**Page excerpt**
Jeffrey Bloem is a Master’s student in Michigan State University’s Department of Agriculture, Food, and Resource Economics. Follow him on Twitter @JeffBloem and on his blog.
As behavioral economics has become the mainstream of economic science, there has been a growing recognition that economic behavior is often influenced by historical experience, social observation, and individual aspirations. A recent demonstration of this can be found in a widely discussed article published last May in Science. Banerjee et al. (2015) speculate about the specific mechanisms driving the results of their evaluation of a multi-dimensional program aiming to ‘graduate’ participants from poverty, saying:
Perhaps this program worked by making beneficiaries feel that they mattered, that the rest of society cared about them, that with this initial help they now had some control over their future well-being, and therefore, the future could become better. (p. 14)
Several other studies have aimed to measure the formation of aspirations in India, Pakistan, Ethiopia, Indonesia, Kenya, and Peru. They all demonstrate something fundamental about human behavior, particularly when surrounded by life-stealing poverty.
Psychologists (see Snyder, 2002 for a summary) say hope is comprised of three elements: aspirations (or some specific goal), avenues (or a visualized pathway toward aspired outcomes), and agency (or a feeling one can attain aspired outcomes). In a working paper, Travis Lybbert and Bruce Wydick (2015) draw a distinction between wishful hope, which they call “Hope 1,” and aspirational hope, which they call “Hope 2,” Of primary interest to development economists then is “Hope 2,” as aspirations without sufficient agency or avenues could become wishful and relatively inconsequential in economic decision making.
I’ve been part of a team of researchers trying to contextualize this research to Myanmar. The Myanmar Development Resource Institute (MDRI) is a think-tank established to provide independent policy analysis and research related to economic reform, poverty reduction, and improved governance. Michigan State University’s Food Security Group and IFPRI have partnered with MDRI to provide technical support on an agricultural and livelihood household survey of Mon State (a coastal region close to Thailand in Southern Myanmar).
An early draft of this household survey included a module on aspirations, a set of questions that looked almost identical to those previously used in Ethiopia and Pakistan. During pilot testing, however, this module was found to frustrate respondents. After hours of questions about intricate details of their lives, questions regarding their aspirational hopes (or a lack thereof) upset many respondents. These experiences ultimately led enumerators to unanimously vote to drop this module from the questionnaire.

Extracted data entries

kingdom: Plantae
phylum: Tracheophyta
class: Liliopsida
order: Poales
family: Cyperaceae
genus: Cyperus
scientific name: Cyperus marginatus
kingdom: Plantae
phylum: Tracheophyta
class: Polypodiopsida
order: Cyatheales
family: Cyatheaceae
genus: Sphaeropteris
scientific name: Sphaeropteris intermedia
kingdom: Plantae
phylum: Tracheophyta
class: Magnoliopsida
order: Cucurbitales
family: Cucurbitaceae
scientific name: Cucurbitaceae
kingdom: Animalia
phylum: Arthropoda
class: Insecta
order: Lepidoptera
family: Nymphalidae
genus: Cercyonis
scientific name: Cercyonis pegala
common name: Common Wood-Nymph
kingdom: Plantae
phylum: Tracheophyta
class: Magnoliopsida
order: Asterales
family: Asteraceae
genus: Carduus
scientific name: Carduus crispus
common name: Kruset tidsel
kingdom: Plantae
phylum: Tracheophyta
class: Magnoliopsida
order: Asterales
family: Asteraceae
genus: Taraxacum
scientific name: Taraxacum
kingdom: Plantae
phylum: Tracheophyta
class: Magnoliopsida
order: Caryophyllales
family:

**Exercise 1**
Update the piece on hope and aspirations: write out the part that opens with the words containing "As behavioral economics" and closes with "better. (p. 14)", putting "recipients" in place of "beneficiaries".
**Exercise 2**
Using the piece on hope and aspirations, answer each question briefly:
(a) What three elements do psychologists say hope is comprised of?
(b) Which region did the agricultural and livelihood household survey cover?
(c) Who voted to drop the aspirations module from the questionnaire, and how did they vote?

**Expected output 1**
As behavioral economics has become the mainstream of economic science, there has been a growing recognition that economic behavior is often influenced by historical experience, social observation, and individual aspirations. A recent demonstration of this can be found in a widely discussed article published last May in Science. Banerjee et al. (2015) speculate about the specific mechanisms driving the results of their evaluation of a multi-dimensional program aiming to ‘graduate’ participants from poverty, saying:
Perhaps this program worked by making recipients feel that they mattered, that the rest of society cared about them, that with this initial help they now had some control over their future well-being, and therefore, the future could become better. (p. 14)

**Expected output 2**
(a) Aspirations, avenues, and agency.
(b) Mon State, a coastal region close to Thailand in Southern Myanmar.
(c) The enumerators voted unanimously.